Matteo Maria Zuppi Foto Mezzelani GMT - 1
Le parole che gli venivano dal cuore e che gli consentivano di «superare il protocollo, di pensare fuori dalla scatola, di costruire ponti», come nel caso dell’incontro di Abu Dhabi sul dialogo interreligioso nel 2019 o della preghiera per la pace in Vaticano con il presidente palestinese Mahmoud Abbas e di quello israeliano Shimon Peres nel 2014.

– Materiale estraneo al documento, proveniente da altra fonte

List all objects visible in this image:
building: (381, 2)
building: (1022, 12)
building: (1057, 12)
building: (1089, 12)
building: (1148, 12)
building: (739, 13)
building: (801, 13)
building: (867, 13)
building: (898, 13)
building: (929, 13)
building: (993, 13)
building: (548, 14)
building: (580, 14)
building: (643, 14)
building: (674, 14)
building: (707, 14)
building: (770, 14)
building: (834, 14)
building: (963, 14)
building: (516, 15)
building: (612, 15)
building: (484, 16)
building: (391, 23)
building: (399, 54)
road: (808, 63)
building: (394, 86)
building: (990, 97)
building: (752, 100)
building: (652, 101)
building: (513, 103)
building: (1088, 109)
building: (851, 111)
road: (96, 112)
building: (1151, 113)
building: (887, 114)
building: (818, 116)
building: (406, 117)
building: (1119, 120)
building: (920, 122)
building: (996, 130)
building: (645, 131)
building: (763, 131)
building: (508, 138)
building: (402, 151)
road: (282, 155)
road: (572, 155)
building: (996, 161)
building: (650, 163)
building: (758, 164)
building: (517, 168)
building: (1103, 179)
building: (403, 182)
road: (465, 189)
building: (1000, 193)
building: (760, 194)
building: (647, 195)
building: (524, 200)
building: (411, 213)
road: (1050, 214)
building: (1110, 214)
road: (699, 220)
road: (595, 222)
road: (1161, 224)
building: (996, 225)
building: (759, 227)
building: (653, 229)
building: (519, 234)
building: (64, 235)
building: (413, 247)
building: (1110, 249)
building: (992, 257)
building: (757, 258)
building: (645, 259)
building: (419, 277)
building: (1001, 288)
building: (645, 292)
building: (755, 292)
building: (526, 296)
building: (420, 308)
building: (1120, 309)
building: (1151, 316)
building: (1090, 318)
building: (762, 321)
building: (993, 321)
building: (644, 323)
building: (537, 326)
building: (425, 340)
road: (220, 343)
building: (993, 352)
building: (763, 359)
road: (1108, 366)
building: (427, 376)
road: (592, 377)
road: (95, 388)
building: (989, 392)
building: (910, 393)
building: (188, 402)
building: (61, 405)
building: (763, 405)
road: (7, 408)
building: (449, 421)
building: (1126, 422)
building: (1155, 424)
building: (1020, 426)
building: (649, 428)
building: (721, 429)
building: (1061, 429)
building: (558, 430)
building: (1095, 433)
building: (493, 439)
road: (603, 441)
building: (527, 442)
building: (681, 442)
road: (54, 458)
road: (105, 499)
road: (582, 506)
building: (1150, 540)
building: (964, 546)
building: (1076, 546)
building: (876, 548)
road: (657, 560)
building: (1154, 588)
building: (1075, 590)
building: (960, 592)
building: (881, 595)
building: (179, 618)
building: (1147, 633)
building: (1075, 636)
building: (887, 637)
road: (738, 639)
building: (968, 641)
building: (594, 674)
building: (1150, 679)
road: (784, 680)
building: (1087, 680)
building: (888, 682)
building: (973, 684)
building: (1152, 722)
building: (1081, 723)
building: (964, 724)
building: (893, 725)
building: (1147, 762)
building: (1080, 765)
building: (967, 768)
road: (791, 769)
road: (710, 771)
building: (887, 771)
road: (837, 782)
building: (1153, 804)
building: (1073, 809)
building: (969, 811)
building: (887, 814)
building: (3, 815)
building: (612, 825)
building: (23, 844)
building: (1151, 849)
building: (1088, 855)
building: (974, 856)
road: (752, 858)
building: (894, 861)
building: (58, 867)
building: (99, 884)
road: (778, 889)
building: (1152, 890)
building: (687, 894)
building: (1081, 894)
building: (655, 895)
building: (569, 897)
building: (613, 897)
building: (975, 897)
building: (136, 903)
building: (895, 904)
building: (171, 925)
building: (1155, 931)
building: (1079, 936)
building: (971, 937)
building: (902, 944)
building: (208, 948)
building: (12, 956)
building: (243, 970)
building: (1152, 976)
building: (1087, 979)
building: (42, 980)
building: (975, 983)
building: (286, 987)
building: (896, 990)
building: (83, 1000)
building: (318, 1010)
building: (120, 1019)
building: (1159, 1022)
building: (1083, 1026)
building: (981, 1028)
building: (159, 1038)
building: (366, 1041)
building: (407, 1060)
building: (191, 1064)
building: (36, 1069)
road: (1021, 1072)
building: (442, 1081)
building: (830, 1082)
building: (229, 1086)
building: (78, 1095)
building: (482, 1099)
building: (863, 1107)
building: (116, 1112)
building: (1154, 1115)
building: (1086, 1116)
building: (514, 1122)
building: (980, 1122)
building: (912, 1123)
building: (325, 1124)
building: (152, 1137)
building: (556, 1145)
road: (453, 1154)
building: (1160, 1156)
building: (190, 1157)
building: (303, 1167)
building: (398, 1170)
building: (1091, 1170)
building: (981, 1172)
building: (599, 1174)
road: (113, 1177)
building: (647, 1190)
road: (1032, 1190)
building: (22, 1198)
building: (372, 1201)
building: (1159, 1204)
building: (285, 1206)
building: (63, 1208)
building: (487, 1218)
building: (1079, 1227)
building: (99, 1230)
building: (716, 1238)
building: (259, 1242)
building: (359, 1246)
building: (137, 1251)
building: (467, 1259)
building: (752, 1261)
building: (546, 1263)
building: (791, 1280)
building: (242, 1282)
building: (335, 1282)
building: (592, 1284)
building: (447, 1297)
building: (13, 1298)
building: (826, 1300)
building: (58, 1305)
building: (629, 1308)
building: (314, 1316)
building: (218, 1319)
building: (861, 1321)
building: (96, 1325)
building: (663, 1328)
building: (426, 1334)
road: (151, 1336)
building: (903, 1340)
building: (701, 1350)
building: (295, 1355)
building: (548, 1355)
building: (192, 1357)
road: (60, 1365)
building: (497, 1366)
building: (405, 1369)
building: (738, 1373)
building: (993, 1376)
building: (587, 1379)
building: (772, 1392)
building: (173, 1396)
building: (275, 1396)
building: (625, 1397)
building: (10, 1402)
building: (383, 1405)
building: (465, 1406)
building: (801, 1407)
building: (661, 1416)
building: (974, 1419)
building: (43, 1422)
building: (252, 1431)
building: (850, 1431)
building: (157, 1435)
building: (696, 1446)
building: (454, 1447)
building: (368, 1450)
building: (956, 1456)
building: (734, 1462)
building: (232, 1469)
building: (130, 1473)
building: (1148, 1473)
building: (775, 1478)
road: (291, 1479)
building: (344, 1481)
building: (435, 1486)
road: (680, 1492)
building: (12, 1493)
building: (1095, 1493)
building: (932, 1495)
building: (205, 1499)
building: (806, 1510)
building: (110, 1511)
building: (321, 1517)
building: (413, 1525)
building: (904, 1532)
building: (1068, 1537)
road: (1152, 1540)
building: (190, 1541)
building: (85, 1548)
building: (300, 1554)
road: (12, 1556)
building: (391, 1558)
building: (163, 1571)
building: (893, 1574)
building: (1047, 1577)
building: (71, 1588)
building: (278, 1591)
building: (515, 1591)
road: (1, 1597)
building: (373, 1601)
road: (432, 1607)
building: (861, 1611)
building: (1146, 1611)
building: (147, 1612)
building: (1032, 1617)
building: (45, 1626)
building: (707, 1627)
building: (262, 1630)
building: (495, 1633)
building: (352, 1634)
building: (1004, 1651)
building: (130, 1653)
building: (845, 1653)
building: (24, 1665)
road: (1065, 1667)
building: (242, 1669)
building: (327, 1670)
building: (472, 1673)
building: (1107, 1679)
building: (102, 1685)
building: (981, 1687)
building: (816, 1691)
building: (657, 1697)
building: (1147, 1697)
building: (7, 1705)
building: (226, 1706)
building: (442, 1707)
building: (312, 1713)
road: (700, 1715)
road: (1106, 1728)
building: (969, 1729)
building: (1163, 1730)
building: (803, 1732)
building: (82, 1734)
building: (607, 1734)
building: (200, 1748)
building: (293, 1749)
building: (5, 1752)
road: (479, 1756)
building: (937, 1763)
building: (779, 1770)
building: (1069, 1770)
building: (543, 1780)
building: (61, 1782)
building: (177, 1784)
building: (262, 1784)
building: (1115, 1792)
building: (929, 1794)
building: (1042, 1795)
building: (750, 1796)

Così il cardinale Pierbattista Pizzaballa, Patriarca latino di Gerusalemme, ha voluto ricordare papa Francesco alla vigilia della messa che si terrà oggi nella chiesa del Santo sepolcro e della sua partenza per Roma, subito dopo. Pizzaballa ha parlato ad alcuni dei media internazionali che fanno base nella Città Santa.
«Era molto vicino alla parrocchia di Gaza, li chiamava costantemente. Per un po’ li chiamava ogni sera alle 19, era diventata una cosa regolare per la comunità, era anche confortante per loro, e lui lo sapeva», ha spiegato, sottolineando che la vicinanza di Francesco non era soltanto spirituale, ma anche concreta. «Lo ha dimostrato quando abbiamo portato a Gaza i camion di aiuti”, ha detto. Dietro alle due missioni c’era stata un’intensa azione diplomatica da parte del patriarcato: azione di cui Francesco era stato costantemente tenuto informato e che aveva supportato.
Pizzaballa ha voluto sottolineare che l’attenzione per la parrocchia della Chiesa della Sacra famiglia — che ospita 500 persone all’interno del suo compound fra cattolici e ortodossi — non diminuirà con la morte del Pontefice: «Noi credenti — ha detto rispondendo alla domanda di uno dei giornalisti — crediamo in un messaggio che le telecamere non possono riprendere: questo messaggio è la preghiera. Papa Francesco pregherà da lassù per i suoi amici di Gaza in maniera ancora più forte. Non saranno soli: non li abbandoneremo mai».
Il cardinale, 60 anni, è a Gerusalemme dal 1990: francescano, ha ricoperto per 12 anni il ruolo di Custode di Terra Santa, ovvero di responsabile delle centinaia di frati chiamati a preservare e tenere in vita i luoghi santi del Cristianesimo sparsi in tutto il Medio Oriente. Dal 2020, dopo un periodo da amministratore apostolico della sede vacante, è stato nominato da Francesco Patriarca dei latini.
Nel 2023 è stato elevato cardinale: fra i 135 elettori del conclave è considerato un “papabile”. Anche per questo ieri non ha voluto rispondere a domande su quello che potrebbe accadere durante il Conclave, limitandosi a dire che i cardinali “porteranno le loro voci da parti diverse del mondo” e che “tutte dovranno essere ascoltate”. “La sfida della Chiesa — ha spiegato — resta una: come tradurre l’evangelizzazione nei vari contesti culturali rimanendo uniti”.
Pizzaballa sarà a Roma oggi: pronto a confrontarsi con gli altri cardinali. Come lui, in buona parte espressione della Chiesa di Francesco. “Il Papa ci lascia un’eredità importante: l’attenzione ai poveri e agli ultimi, la pace, il dialogo fra le culture, le religioni e le chiese. Ma parte importante del suo messaggio è sempre stata quella di lavorare per la giustizia, senza però prendere parte al conflitto”, ha detto.